Work to complete. Copy every line of the items below word for word, leaving out the pictures.

Provided data.
-.-.-
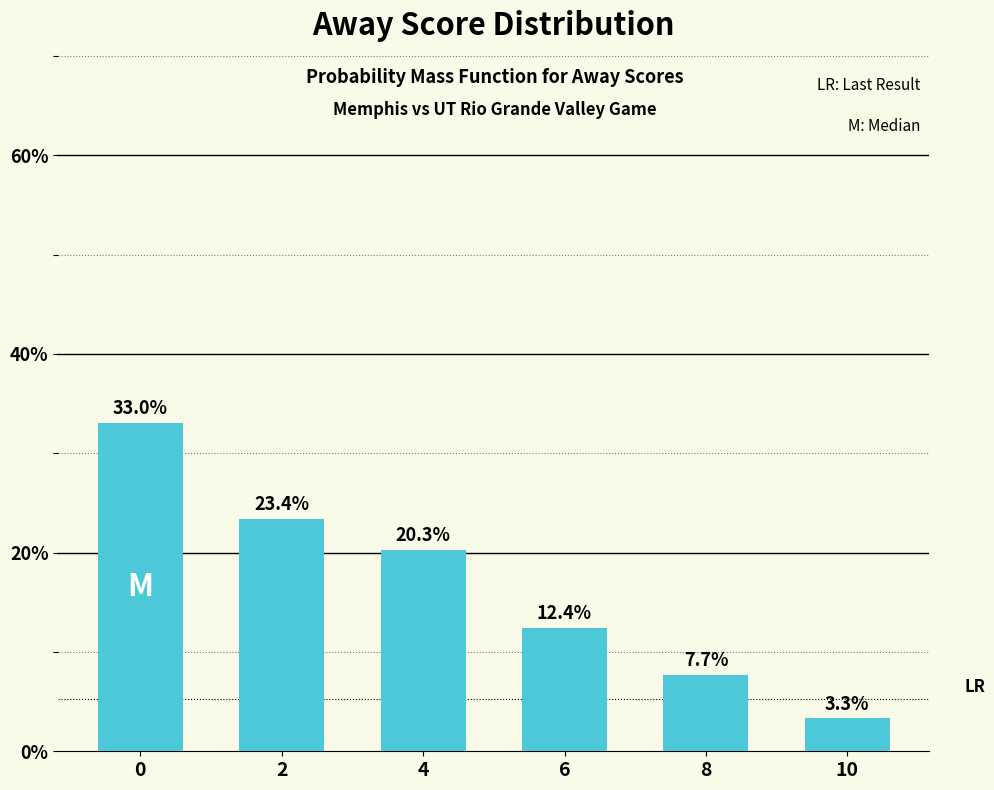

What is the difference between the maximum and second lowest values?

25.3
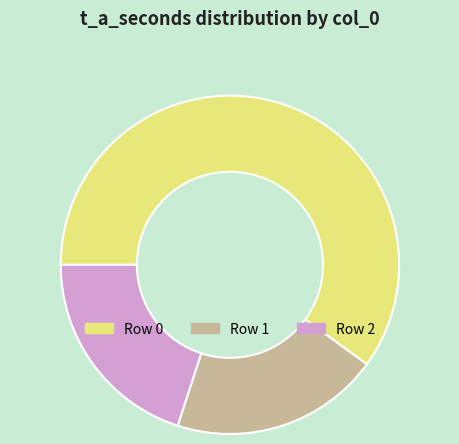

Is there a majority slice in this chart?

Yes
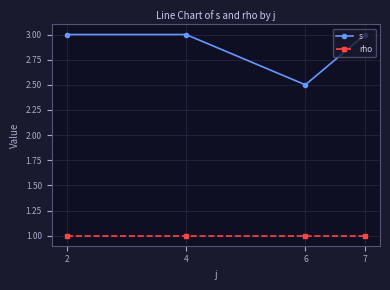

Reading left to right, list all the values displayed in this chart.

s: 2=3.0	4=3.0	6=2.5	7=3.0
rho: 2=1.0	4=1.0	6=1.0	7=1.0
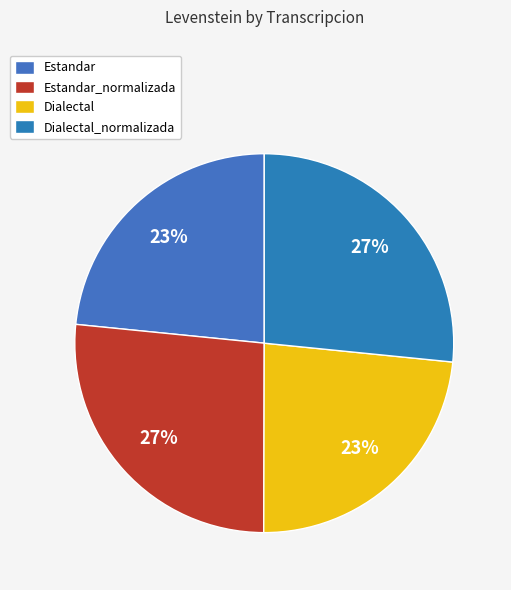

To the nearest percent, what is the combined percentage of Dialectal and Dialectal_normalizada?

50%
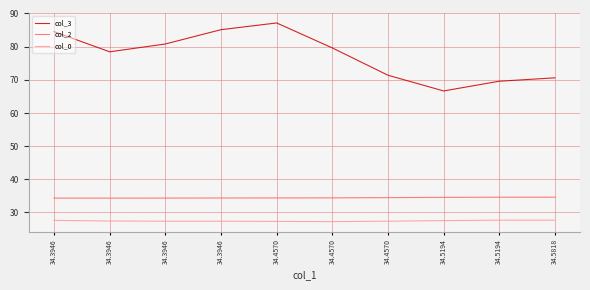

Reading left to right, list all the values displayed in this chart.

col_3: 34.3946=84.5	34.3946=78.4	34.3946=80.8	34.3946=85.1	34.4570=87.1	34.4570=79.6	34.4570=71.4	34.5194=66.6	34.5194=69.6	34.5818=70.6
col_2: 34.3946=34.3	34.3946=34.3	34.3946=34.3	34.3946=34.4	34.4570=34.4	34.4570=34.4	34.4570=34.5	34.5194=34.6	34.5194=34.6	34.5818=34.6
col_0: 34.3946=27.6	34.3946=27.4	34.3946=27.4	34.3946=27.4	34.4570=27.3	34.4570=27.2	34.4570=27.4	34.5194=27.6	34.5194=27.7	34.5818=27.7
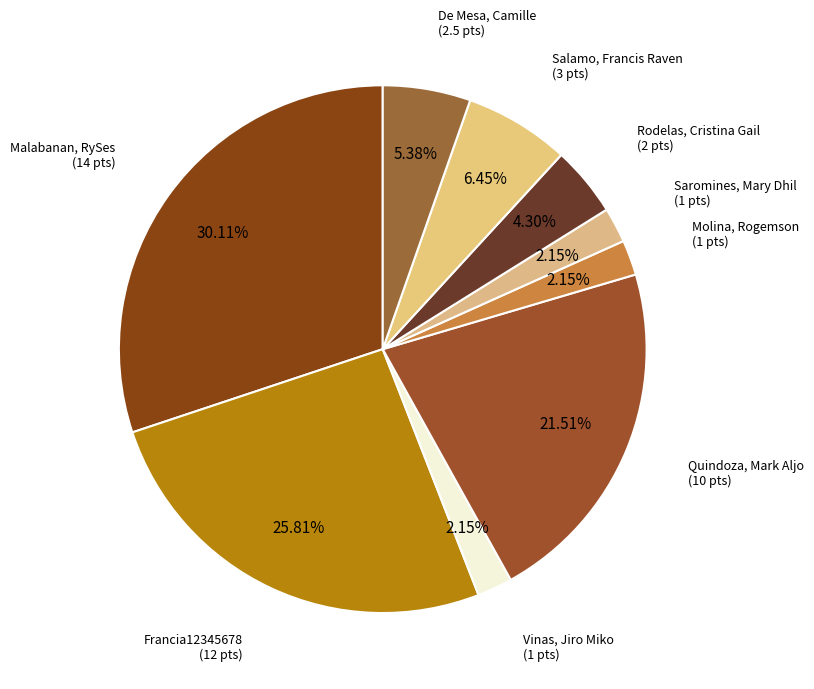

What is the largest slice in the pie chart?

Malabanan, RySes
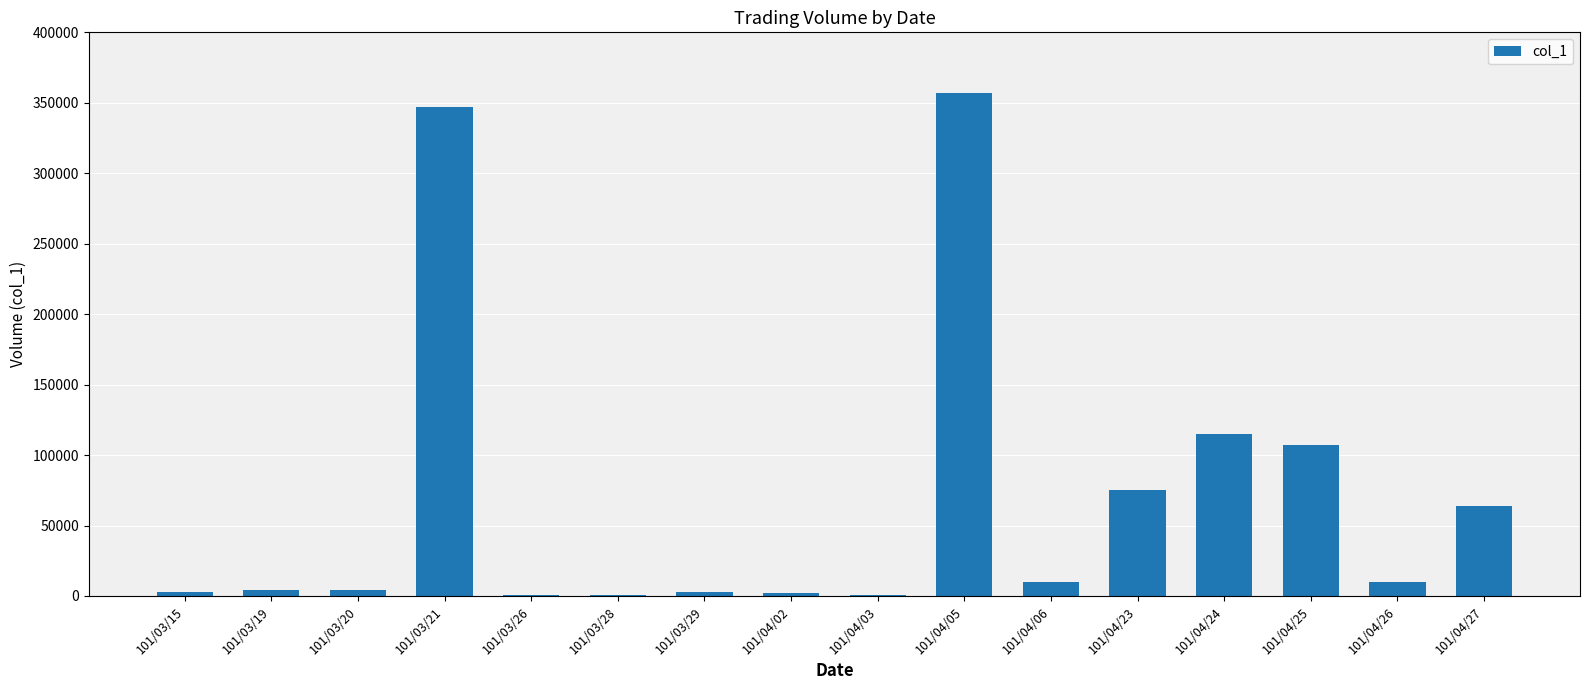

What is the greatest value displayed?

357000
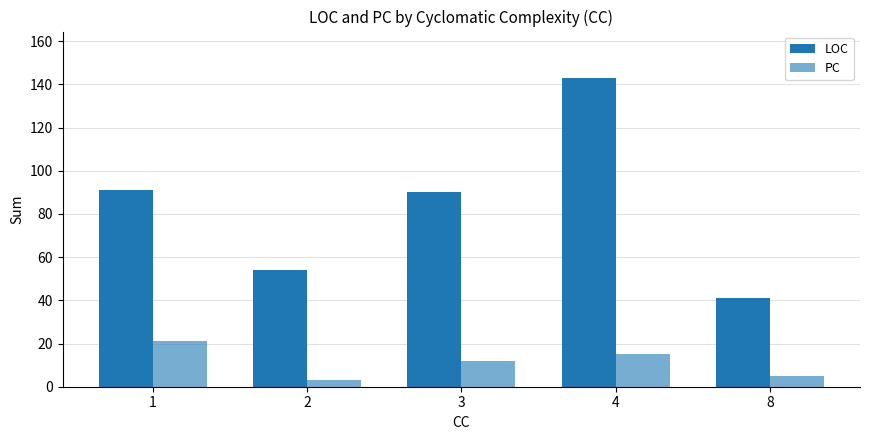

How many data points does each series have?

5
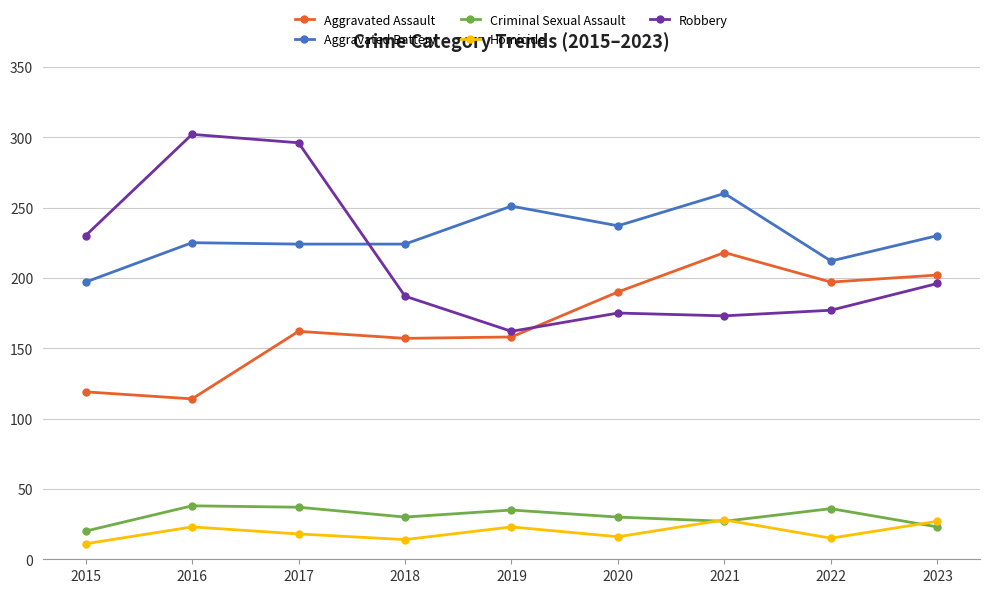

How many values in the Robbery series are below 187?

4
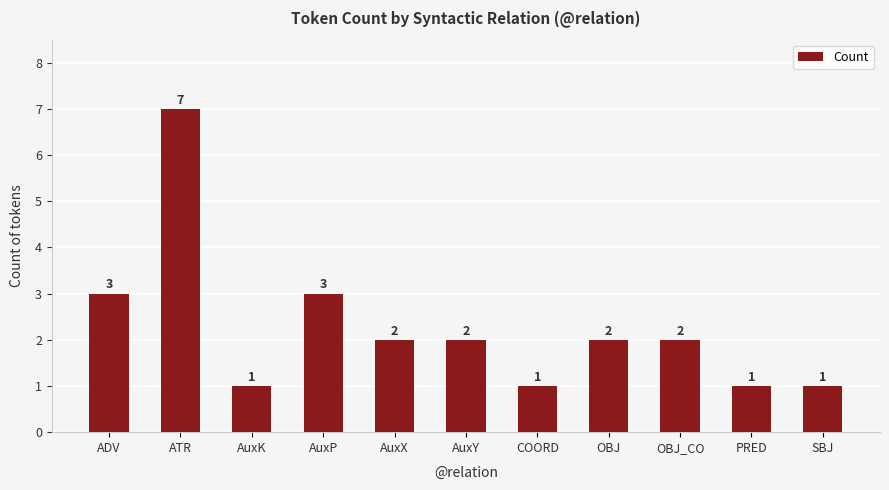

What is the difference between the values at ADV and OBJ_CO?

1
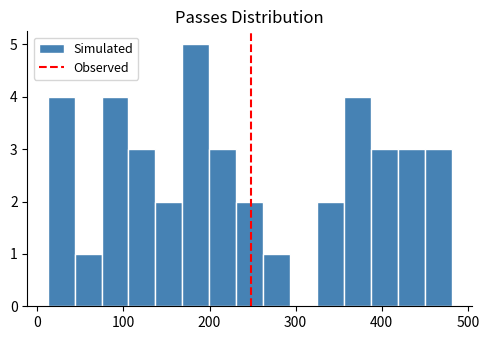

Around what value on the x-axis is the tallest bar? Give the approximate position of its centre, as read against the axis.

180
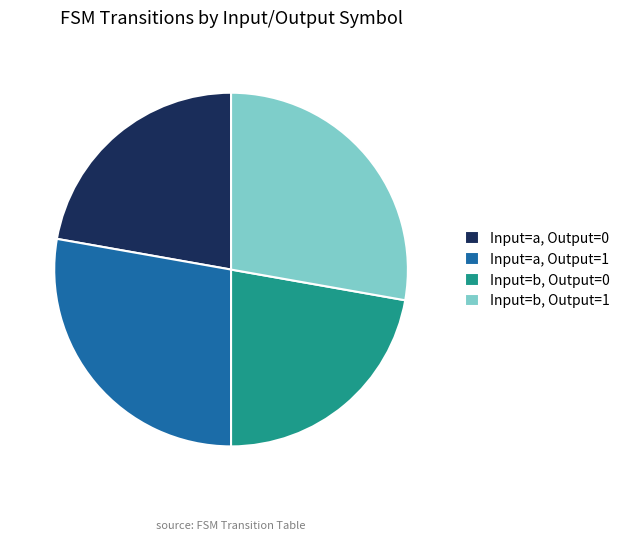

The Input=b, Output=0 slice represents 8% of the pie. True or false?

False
-.-.-
Your solution.
What is the difference between the maximum and second lowest values?

25.3

Is there a majority slice in this chart?

Yes

Reading left to right, list all the values displayed in this chart.

s: 2=3.0	4=3.0	6=2.5	7=3.0
rho: 2=1.0	4=1.0	6=1.0	7=1.0

To the nearest percent, what is the combined percentage of Dialectal and Dialectal_normalizada?

50%

Reading left to right, list all the values displayed in this chart.

col_3: 34.3946=84.5	34.3946=78.4	34.3946=80.8	34.3946=85.1	34.4570=87.1	34.4570=79.6	34.4570=71.4	34.5194=66.6	34.5194=69.6	34.5818=70.6
col_2: 34.3946=34.3	34.3946=34.3	34.3946=34.3	34.3946=34.4	34.4570=34.4	34.4570=34.4	34.4570=34.5	34.5194=34.6	34.5194=34.6	34.5818=34.6
col_0: 34.3946=27.6	34.3946=27.4	34.3946=27.4	34.3946=27.4	34.4570=27.3	34.4570=27.2	34.4570=27.4	34.5194=27.6	34.5194=27.7	34.5818=27.7

What is the largest slice in the pie chart?

Malabanan, RySes

What is the greatest value displayed?

357000

How many data points does each series have?

5

How many values in the Robbery series are below 187?

4

What is the difference between the values at ADV and OBJ_CO?

1

Around what value on the x-axis is the tallest bar? Give the approximate position of its centre, as read against the axis.

180

The Input=b, Output=0 slice represents 8% of the pie. True or false?

False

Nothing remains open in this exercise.